LONDON - Queen Elizabeth II helped the United Kingdom muddle through. The country’s longest-serving monarch, who has died aged 96, had been on the throne for a decade when U.S. Secretary of State Dean Acheson quipped that the country had “lost an empire and not yet found a role”.
Her 70-year reign brought dignity and stability as Britain morphed from a manufacturing economy to a seller of services to the rest of the world.
There are economic parallels between the beginning and the end of Elizabeth’s reign. In 1950, Britain had a trade surplus in manufactured goods insufficient to offset a larger deficit in food and materials, while the country’s war-inflated government debt exceeded 200% of economic output. In 2022, national borrowing is once again heading towards 100% of GDP. Meanwhile, the country’s surplus in services trade may not be enough to offset the rocketing cost of imported energy. Today, as seven decades ago, Britain’s ability to maintain its standard of living depends on attracting foreign investment and financial flows.
The country’s role as a magnet for global capital was one of the enduring features of the queen’s reign. Around the same time that the new monarch was finding her feet, regulatory changes in the United States prompted a huge volume of financial activity to shift to the City of London. Britain’s ability to take a cut of the so-called eurodollar market helped finance its trade deficit. A reputation for reliable laws and stable institutions was key to reassuring international investors.
Elizabeth was a key pillar in this structure. Since the monarchy was restored in 1688, Britain has been ruled by its parliament and its sovereign, with the latter often playing a silent role. The queen perfected the ability to reliably say nothing controversial in public while holding regular audiences with the 15 prime ministers who passed through Downing Street during her reign. The message was clear: Despite periodic political and economic crises, the constitutional foundations remained solid.
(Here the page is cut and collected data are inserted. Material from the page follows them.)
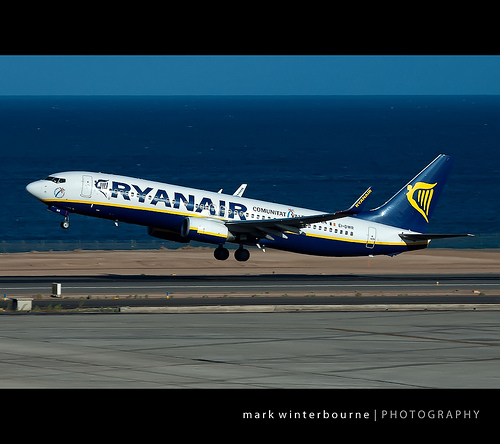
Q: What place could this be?
A: It is an ocean.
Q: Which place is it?
A: It is an ocean.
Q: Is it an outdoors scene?
A: Yes, it is outdoors.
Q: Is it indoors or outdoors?
A: It is outdoors.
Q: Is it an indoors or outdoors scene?
A: It is outdoors.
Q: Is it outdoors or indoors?
A: It is outdoors.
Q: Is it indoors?
A: No, it is outdoors.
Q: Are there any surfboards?
A: No, there are no surfboards.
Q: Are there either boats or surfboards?
A: No, there are no surfboards or boats.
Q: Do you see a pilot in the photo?
A: No, there are no pilots.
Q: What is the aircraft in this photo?
A: The aircraft is a jet.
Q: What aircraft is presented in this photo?
A: The aircraft is a jet.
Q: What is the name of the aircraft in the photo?
A: The aircraft is a jet.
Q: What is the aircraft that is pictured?
A: The aircraft is a jet.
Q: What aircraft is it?
A: The aircraft is a jet.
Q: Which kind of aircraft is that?
A: This is a jet.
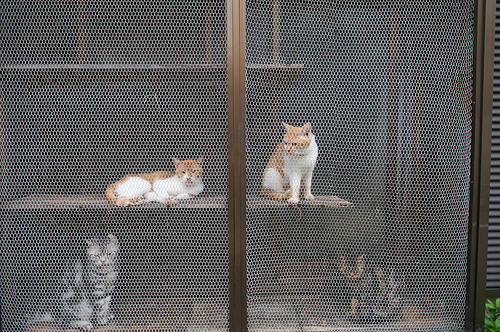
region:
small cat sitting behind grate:
[261, 121, 331, 206]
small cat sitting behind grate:
[110, 145, 205, 210]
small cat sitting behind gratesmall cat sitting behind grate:
[55, 231, 125, 317]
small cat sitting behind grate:
[330, 245, 405, 325]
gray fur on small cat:
[76, 262, 96, 288]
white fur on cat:
[160, 178, 182, 196]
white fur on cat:
[282, 150, 307, 176]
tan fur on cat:
[139, 156, 181, 185]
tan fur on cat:
[277, 127, 305, 150]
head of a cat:
[269, 112, 327, 156]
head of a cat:
[329, 231, 377, 286]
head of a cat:
[169, 146, 211, 188]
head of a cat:
[77, 221, 132, 269]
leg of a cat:
[155, 181, 179, 199]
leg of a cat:
[287, 169, 297, 200]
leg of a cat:
[303, 173, 318, 204]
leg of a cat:
[352, 293, 379, 323]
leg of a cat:
[65, 306, 107, 328]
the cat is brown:
[305, 231, 416, 320]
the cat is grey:
[26, 222, 141, 329]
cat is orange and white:
[260, 99, 325, 204]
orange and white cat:
[90, 158, 207, 205]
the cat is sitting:
[250, 122, 328, 196]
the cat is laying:
[105, 154, 210, 209]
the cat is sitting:
[22, 225, 125, 329]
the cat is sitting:
[331, 254, 398, 321]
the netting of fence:
[352, 30, 413, 109]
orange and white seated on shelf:
[258, 115, 319, 208]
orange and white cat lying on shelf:
[99, 151, 207, 206]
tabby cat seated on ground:
[330, 245, 407, 324]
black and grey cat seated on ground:
[18, 230, 121, 330]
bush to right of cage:
[481, 294, 498, 330]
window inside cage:
[3, 0, 297, 193]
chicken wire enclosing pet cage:
[4, 2, 464, 329]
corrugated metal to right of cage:
[480, 0, 498, 298]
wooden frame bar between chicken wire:
[223, 0, 250, 330]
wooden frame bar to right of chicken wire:
[462, 9, 497, 329]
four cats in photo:
[41, 71, 457, 331]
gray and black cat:
[29, 216, 140, 317]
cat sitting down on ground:
[295, 235, 417, 324]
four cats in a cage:
[13, 99, 463, 316]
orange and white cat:
[248, 94, 344, 199]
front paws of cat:
[277, 170, 329, 219]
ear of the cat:
[300, 115, 321, 140]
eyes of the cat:
[275, 133, 304, 154]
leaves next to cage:
[478, 293, 498, 321]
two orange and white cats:
[84, 93, 364, 225]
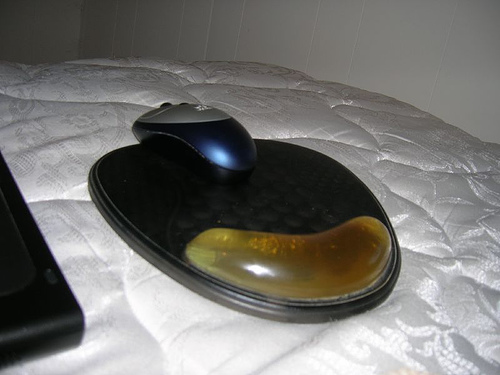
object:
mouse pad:
[87, 138, 401, 324]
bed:
[0, 59, 500, 375]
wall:
[405, 126, 442, 163]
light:
[141, 284, 404, 369]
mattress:
[452, 277, 496, 317]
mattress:
[226, 68, 258, 99]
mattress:
[69, 73, 111, 101]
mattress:
[142, 295, 222, 347]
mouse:
[131, 102, 258, 184]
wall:
[132, 1, 499, 123]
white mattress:
[2, 56, 499, 373]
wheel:
[179, 102, 190, 106]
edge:
[43, 294, 76, 330]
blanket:
[286, 74, 497, 261]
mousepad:
[196, 173, 337, 272]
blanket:
[0, 50, 500, 375]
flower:
[436, 186, 496, 265]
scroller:
[159, 102, 173, 108]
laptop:
[0, 149, 83, 359]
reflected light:
[229, 260, 279, 281]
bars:
[156, 4, 246, 55]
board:
[40, 253, 84, 348]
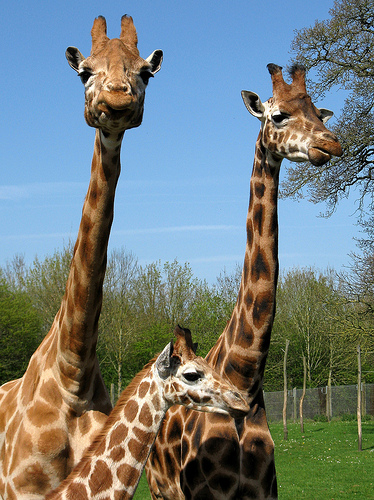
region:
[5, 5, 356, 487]
Three giraffe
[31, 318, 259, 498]
Very young giraffe with two adult giraffe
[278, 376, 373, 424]
Fence in between some trees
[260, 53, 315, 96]
Giraffe ossicones with black tips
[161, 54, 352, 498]
Adult giraffe with black centers in orange markings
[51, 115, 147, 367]
Long neck of a giraffe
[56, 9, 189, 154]
Giraffe with a snarl on its face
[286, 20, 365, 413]
Trees with green leaves against a clear blue sky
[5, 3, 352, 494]
Trio of giraffes hanging together on a clear day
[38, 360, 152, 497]
Orange-Brown ruff on the neck of a giraffe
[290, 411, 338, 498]
the grass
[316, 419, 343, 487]
the grass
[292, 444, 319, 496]
the grass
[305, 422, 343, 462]
the grass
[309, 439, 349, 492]
the grass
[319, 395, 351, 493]
the grass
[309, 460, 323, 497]
the grass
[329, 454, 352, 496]
the grass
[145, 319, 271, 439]
a giraffe looking off towards it's left.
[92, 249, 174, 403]
a tree with green leaves.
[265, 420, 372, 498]
a lush green field of grass.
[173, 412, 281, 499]
the front of a giraffe.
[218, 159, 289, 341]
a giraffe's long neck.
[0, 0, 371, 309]
a clear blue sky.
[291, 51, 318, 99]
a horn on a giraffe.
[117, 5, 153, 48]
a horn on a giraffe's head.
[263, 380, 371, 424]
a chain link fence.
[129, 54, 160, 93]
left eye of a giraffe.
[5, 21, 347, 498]
three giraffes in photos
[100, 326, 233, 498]
small giraffe looking right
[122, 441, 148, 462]
brown spot on giraffe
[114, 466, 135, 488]
brown spot on giraffe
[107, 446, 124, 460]
brown spot on giraffe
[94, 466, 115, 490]
brown spot on giraffe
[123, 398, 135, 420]
brown spot on giraffe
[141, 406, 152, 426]
brown spot on giraffe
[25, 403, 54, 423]
brown spot on giraffe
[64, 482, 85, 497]
brown spot on giraffe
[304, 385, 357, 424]
Chain-link retaining fence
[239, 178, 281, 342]
Long neck of a giraffe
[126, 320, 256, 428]
Young giraffe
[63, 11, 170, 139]
Giraffe looking into the camera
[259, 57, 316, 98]
Horns on the head of a giraffe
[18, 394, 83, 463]
Brown spots on a giraffe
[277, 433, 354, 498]
Green grassy field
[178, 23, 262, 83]
Light blue summer sky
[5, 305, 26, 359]
Foliage of trees in the background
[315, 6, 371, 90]
Branches of a tree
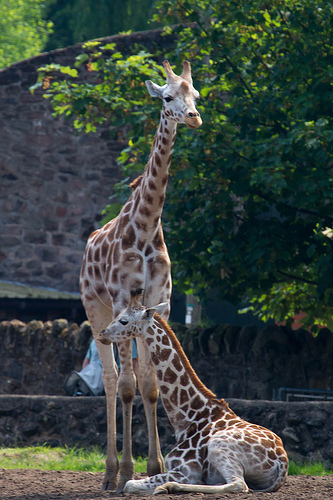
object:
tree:
[26, 0, 333, 340]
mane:
[152, 311, 216, 401]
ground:
[307, 98, 322, 118]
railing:
[273, 384, 333, 403]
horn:
[161, 59, 174, 80]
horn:
[182, 59, 192, 80]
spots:
[99, 234, 111, 261]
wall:
[1, 17, 206, 297]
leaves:
[223, 114, 324, 290]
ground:
[0, 470, 333, 500]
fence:
[0, 314, 331, 461]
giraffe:
[95, 286, 289, 494]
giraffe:
[78, 58, 204, 495]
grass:
[0, 440, 333, 480]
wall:
[0, 314, 329, 395]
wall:
[0, 395, 332, 464]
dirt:
[1, 468, 331, 498]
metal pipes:
[278, 385, 333, 406]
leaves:
[199, 15, 281, 123]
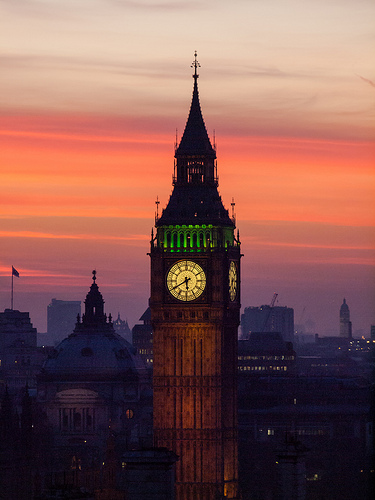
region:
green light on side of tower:
[155, 222, 225, 257]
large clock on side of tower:
[155, 255, 214, 307]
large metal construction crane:
[260, 291, 285, 331]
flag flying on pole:
[9, 261, 19, 277]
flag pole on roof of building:
[4, 276, 23, 306]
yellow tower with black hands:
[157, 254, 215, 305]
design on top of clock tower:
[176, 40, 210, 84]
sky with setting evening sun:
[5, 128, 124, 248]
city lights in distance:
[335, 324, 374, 356]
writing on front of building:
[56, 391, 98, 399]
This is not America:
[31, 40, 336, 478]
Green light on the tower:
[145, 196, 245, 269]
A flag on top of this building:
[7, 255, 41, 337]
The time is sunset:
[23, 90, 365, 311]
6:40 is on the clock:
[156, 251, 213, 311]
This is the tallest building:
[154, 36, 248, 493]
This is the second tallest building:
[35, 241, 153, 414]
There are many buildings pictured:
[10, 244, 361, 454]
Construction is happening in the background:
[242, 267, 298, 350]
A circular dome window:
[20, 308, 173, 392]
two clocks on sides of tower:
[151, 259, 240, 303]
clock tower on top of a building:
[145, 47, 244, 444]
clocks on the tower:
[165, 259, 237, 301]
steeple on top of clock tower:
[173, 50, 215, 153]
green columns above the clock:
[163, 229, 212, 248]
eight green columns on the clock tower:
[162, 230, 213, 250]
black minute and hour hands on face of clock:
[173, 276, 190, 289]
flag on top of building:
[8, 266, 19, 308]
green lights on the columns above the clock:
[161, 224, 235, 251]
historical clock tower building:
[146, 49, 244, 444]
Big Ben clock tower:
[142, 47, 252, 491]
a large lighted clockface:
[164, 259, 208, 304]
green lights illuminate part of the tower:
[157, 224, 235, 251]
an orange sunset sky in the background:
[0, 108, 374, 301]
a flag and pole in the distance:
[8, 263, 21, 310]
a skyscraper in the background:
[338, 298, 352, 341]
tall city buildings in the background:
[4, 267, 374, 401]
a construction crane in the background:
[258, 289, 280, 329]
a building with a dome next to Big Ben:
[45, 266, 151, 457]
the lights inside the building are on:
[235, 350, 295, 375]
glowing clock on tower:
[162, 254, 210, 307]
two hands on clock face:
[168, 274, 198, 294]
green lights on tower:
[155, 220, 218, 257]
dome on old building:
[43, 324, 145, 392]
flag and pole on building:
[4, 259, 27, 321]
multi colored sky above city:
[250, 128, 357, 356]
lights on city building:
[238, 346, 299, 379]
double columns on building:
[47, 399, 105, 441]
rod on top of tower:
[184, 44, 209, 86]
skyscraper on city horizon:
[332, 292, 357, 340]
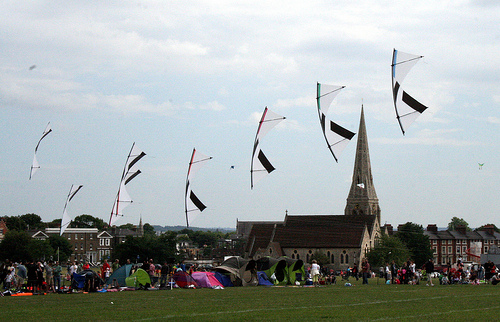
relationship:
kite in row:
[104, 120, 149, 235] [25, 46, 432, 239]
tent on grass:
[255, 253, 287, 286] [3, 274, 499, 319]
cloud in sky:
[91, 85, 231, 126] [1, 2, 498, 226]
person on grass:
[35, 259, 48, 289] [3, 274, 499, 319]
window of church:
[341, 249, 352, 267] [229, 208, 384, 275]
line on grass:
[155, 286, 497, 319] [3, 274, 499, 319]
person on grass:
[103, 267, 113, 280] [3, 274, 499, 319]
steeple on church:
[346, 92, 394, 221] [229, 208, 384, 275]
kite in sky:
[23, 117, 58, 185] [1, 2, 498, 226]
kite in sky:
[57, 173, 85, 241] [1, 2, 498, 226]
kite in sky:
[104, 120, 149, 235] [1, 2, 498, 226]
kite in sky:
[181, 136, 213, 230] [1, 2, 498, 226]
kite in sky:
[243, 94, 288, 189] [1, 2, 498, 226]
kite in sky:
[305, 68, 358, 163] [1, 2, 498, 226]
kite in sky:
[385, 43, 432, 136] [1, 2, 498, 226]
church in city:
[229, 208, 384, 275] [0, 211, 496, 276]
At the same time, Elizabeth was a powerful global representative. Association with her image lent allure to countless British products, often literally: 800 British companies derived kudos from supplying their products “by appointment to Her Majesty the Queen”.
More broadly, the monarchy supported an economy whose exports of services had expanded from around 5% of GDP in 1950 to almost 15% at the end of the last decade. The royal family’s 3,200 annual public engagements and numerous foreign visits helped serve as a sort of giant “buy British” campaign. It’s one of the reasons that American tourists flock to London hotels, that international plutocrats covet English country estates, and that Chinese parents send their children to British schools. In this sense, the queen, who was also head of state of 15 other nations including Australia and Canada, was the ultimate brand ambassador.
In this role, she provided excellent value for money. In 2017 the consultancy Brandfinance estimated that the monarchy generated an annual “gross uplift” to the UK economy of 1.8 billion pounds, far in excess of its annual running costs of 300 million pounds, while accumulating tangible and intangible assets worth 67 billion pounds. Unsurprisingly, the queen featured prominently in studies measuring Britain’s “soft power”.
Yet the country cannot take this stable global image for granted. During the last decade of Elizabeth’s reign, Scotland narrowly voted not to secede from her kingdom. Two years later Britain chose to leave the European Union, creating new tensions in Northern Ireland. Prime Minister Boris Johnson suspended parliament in an attempt to ram through the Brexit deal, and then signed an international treaty with the European Union, which he subsequently threatened to break. Though Elizabeth played her constitutional role, the turmoil reminded the world of the monarchy’s limits in ensuring stability.
The queen’s legacy includes a unique level of popularity in modern Britain. A YouGov poll conducted during the Platinum Jubilee celebrations earlier this year found 62% of Britons support the monarchy. The end of Queen Elizabeth’s long and dignified reign will reveal the extent to which the institution’s enduring appeal depended on her.